As Ben says, to kick off the pipeline script, you can start by navigating to a file in the file-browser and clicking the "Import Data" button. Alternatively, you can execute the pipeline via the LABKEY.Pipeline.startAnalysis() JavaScript API.

See here for more information:

https://www.labkey.org/wiki/home/Documentation/page.view?name=rPipeline
 
martin lague responded:  2015-12-01 10:08
Sorry for not being clear enough, but you were able to figure out what I needed.
My goal is to be able to upload a set of fastq files once and to run different custom made pipelines on it, without having to upload those files every time. There might already be a way to do that, but I didn't find it. Also, I would like to run custom pipelines on output files from other pipelines/tools (ex: BAM file from an alignment, cleaned files (short reads and low quality reads removed)).

@Ben: options 2 and 3 looks like what I would need. I'll start testing option 2, but I'll need more information for option 3. I'll have a look at the VariantDB module.
 
Ben Bimber responded:  2015-12-01 15:28
Hi Martin,

As you might have read, one of the main features of DISCVR-Seq is handling that initial import of FASTQ data and connecting it w/ sample information. Once imported, these are searchable and you can kick off additional analysis or pipelines. However you end up executing pipelines, you might find the data-management parts of DISCVR-Seq and schema to represent sequence data useful.

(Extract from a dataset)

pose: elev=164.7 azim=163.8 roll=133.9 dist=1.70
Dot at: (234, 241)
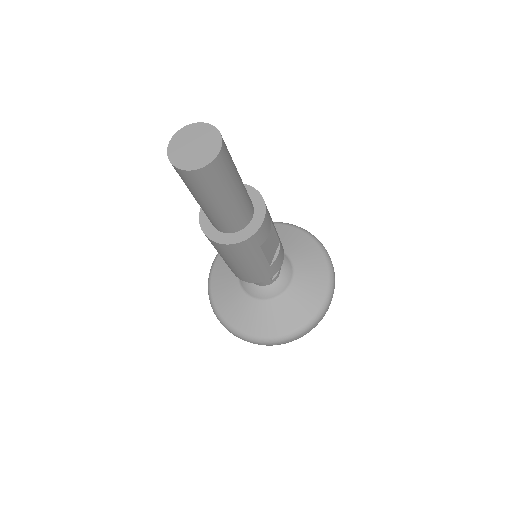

From the DISCVR-Seq perspective, there's two main ways you'd plug in new tools or analyses:

1) At least in our experience, an awful lot of sequence processing falls into the category of: FASTQ -> pre-processing -> alignment -> BAM post-processing. Tool wrappers can be registered for each of these action types (i.e. a wrapper for a new aligner). The UI lets a user chain any combination of these together, and save these workflows. You might check out MarkDuplicatesStep (picard mark duplicates) or BWAAlignmentStep as examples.

2) You can register handlers (i.e, a process that does something) that acts of specific file types. GBSAnalysisHandler from the VariantDB module is a relatively simple one. It is registered for BAM files, and runs a shell script to calculate a bunch of metrics related to coverage. This example uses java code to touch up the results and make an HTML report; however, in theory a handler could just run some external script that does all the work with next to no code in java.
 
martin lague responded:  2015-12-02 07:19
Hi Ben,
those 2 options looks like what we need.

Also, is there a way to contact you directly? If things goes as planned, we might be able to contribute to LabKey/DISCVR starting in January. This is not sure yet, but there is a great chance this happens.